REQUIRED ACTION: With the images removed, transcribe the listing that follows exactly.
======== DATA EXTRACT
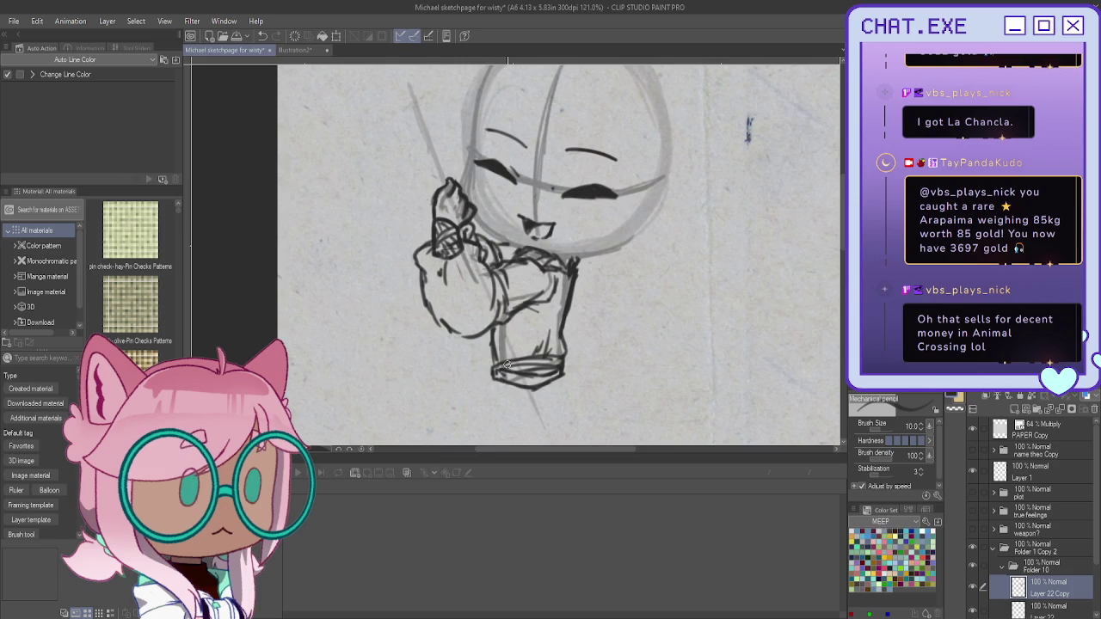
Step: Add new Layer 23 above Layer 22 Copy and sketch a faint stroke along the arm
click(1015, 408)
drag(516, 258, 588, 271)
================
ANSWER AREA:
Step: Add new Layer 23 above Layer 22 Copy and sketch a faint stroke along the arm
click(1015, 408)
drag(516, 258, 588, 271)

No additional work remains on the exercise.